So sahen vor einem Jahr die Grabungsschnitte auf Hirnau aus. Im Hintergrund erkennt man Ebingen. Foto: Landesamt für Denkmalpflege

Vor fast genau einem Jahr präsentierten Vertreter des Landesamtes für Denkmalpflege der Öffentlichkeit Funde, die bei einer Sondierungsgrabung im Lautlinger Gebiet Hirnau gemacht worden waren – und eine Notgrabung nach sich ziehen werden.

Wer genauer wissen will, was bei den Grabungen unterhalb der Europäischen Wasserscheide zu Tage getreten war, kann es jetzt dem Jahrbuch „Archäologische Ausgrabungen in Baden-Württemberg 2022“ entnehmen. Im östlichen Bereich der Grabungsfläche, nicht weit entfernt vom Parkplatz an der Bundesstraße 463, waren die Ausgräber auf zahlreiche in den Kalkschotter eingetiefte Pfostenlöcher gestoßen, die anzeigten, das hier einst Holzhäuser gestanden waren. Wie groß sie waren und wie viele „Schiffe“ sie hatten, darüber konnten die Fachleute nur spekulieren; aus der Fundsituation war es nicht zu ersehen. Im Westen des Schnitts kamen die Spuren eines Vierpfostenbaus zum Vorschein, der sich als Vorratsgebäude interpretieren ließ.

Ein 3000 Jahre altes frühkeltisches Bauerndorf

Die Bevölkerung in de Tälern von Schmiecha und oberer Eyach dürfte jahrtausendelang in solchen Holzhäusern gelebt haben – aus welcher Zeit stammen die auf Hirnau entdeckten? Darüber geben Scherben Aufschluss, die im Westen der Sondageflächen in einer Kulturschicht gefunden wurden, welche das Niederschlagswasser im Lauf der Jahrhunderte talwärts geschwemmt hatte.
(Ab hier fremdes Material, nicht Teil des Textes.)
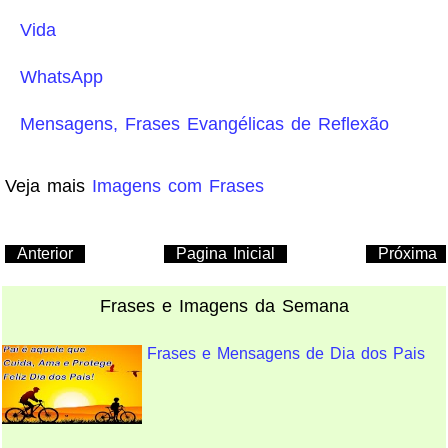
Vida
WhatsApp
Mensagens, Frases Evangélicas de Reflexão
Veja mais
Imagens com Frases
Anterior
Pagina Inicial
Próxima
Frases e Imagens da Semana
Frases e Mensagens de Dia dos Pais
Sie stammen aus der späten Urnenfelder- oder frühen Hallstattzeit; der Epochenunterschied ist bei der Keramik nicht sonderlich groß. Man hat es also offenbar mit einem 2700 bis 3000 Jahre alten frühkeltischen Bauerndorf zu tun.
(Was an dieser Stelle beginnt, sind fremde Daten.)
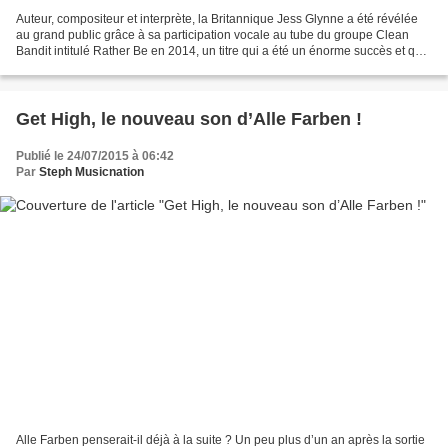
Auteur, compositeur et interprète, la Britannique Jess Glynne a été révélée
au grand public grâce à sa participation vocale au tube du groupe Clean
Bandit intitulé Rather Be en 2014, un titre qui a été un énorme succès et qui
s’est classé numéro 1 des...
Get High, le nouveau son d’Alle Farben !
Publié le 24/07/2015 à 06:42
Par
Steph Musicnation
Alle Farben penserait-il déjà à la suite ? Un peu plus d’un an après la sortie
Das war aber noch nicht alles: Weiter westlich stießen die Archäologen auf ein Grab, allerdings kein keltisches, sondern ein anderthalb Jahrtausende jüngeres aus dem frühen Mittelalter. Für weitreichende anthropologische Erkenntnisse war der Zustand der Knochen zu schlecht, aber die beiden bronzenen Bügelfibeln thüringischer Machart, drei silberne Riemenzungen des Gürtelgehänges und die hochwertige Gagatperle, die im ansonsten gründlich beraubten Grab gefunden wurden, erlauben die Rückschlüsse, dass es sich erstens um eine Frau und zweitens um keine ganz unbegüterte handelte. Dass sie eine Thüringerin war, ist nicht gesagt – Marc Heise, Leiter des Referats für operative Archäologie im Landesamt für Denkmalpflege, weist nachdrücklich darauf hin, dass es auch im sechsten Jahrhundert einen regen Fernhandel in Mitteleuropa gab.
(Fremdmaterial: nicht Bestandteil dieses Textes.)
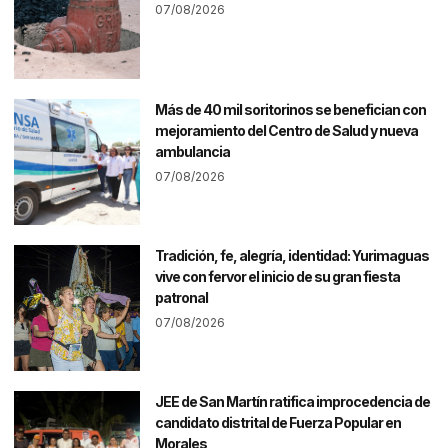
07/08/2026
Más de 40 mil soritorinos se benefician con
mejoramiento del Centro de Salud y nueva
ambulancia
07/08/2026
Tradición, fe, alegría, identidad: Yurimaguas
vive con fervor el inicio de su gran fiesta
patronal
07/08/2026
JEE de San Martín ratifica improcedencia de
candidato distrital de Fuerza Popular en
Morales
Foto: Landesamt für Denkmalpflege

Eine Ergebnis hat die durch frühere „Lesefunde“ motivierte Sondierungsgrabung mit Sicherheit erbracht: In Hirnau, dem einstigen Gewann Stetten, liegt noch einiges mehr unter der Erde – zuviel, als dass man es bei dem letztjährigen Testlauf bewenden lassen könnte. Die Bebauungsplanung für das vorgesehene Gewerbegebiet läuft – nur deshalb war ja sondiert worden – und soll Ende 2024 abgeschlossen sein. Die Notgrabung könnte theoretisch auch noch nach dem Satzungsbeschluss des Gemeinderats über die Bühne gehen, aber Baubürgermeister Udo Hollauer hat erkennen lassen, dass ihm eine Grabung im kommenden Jahr lieber wäre.

Wobei das Wort „lieb“ hier nicht recht passt: Am liebsten wäre Hollauer, wenn gar nicht gegraben werden müsste. Denn auch diese Notgrabung wird mit Sicherheit sechsstellig zu Buche schlagen, und zahlen muss die Stadt; schließlich ist sie es, die erschließen und bauen will.

Gräber sind aufwendigerals Pfostenlöcher

Im südöstlich gelegenen Areal mit der spätbronze- oder früheisenzeitlichen Siedlung hat sich Heise drei Zonen ausgeschaut, wo er eine stärkere Besiedlung vermutet und sich weitere Erkenntnisse verspricht. Im Nordwesten, wo die alamannische Dame lag, muss mit weiteren Gräbern gerechnet werden – die Schwaben des Frühmittelalters bestatteten ihre Toten in Reihen. Wie teuer die Sache wird, hängt davon ab, was gefunden wird – sollte man auf weitere Gräber mit Beigaben stoßen, wäre Kleinarbeit mit Hand und Pinsel erforderlich. Und die geht ins Geld.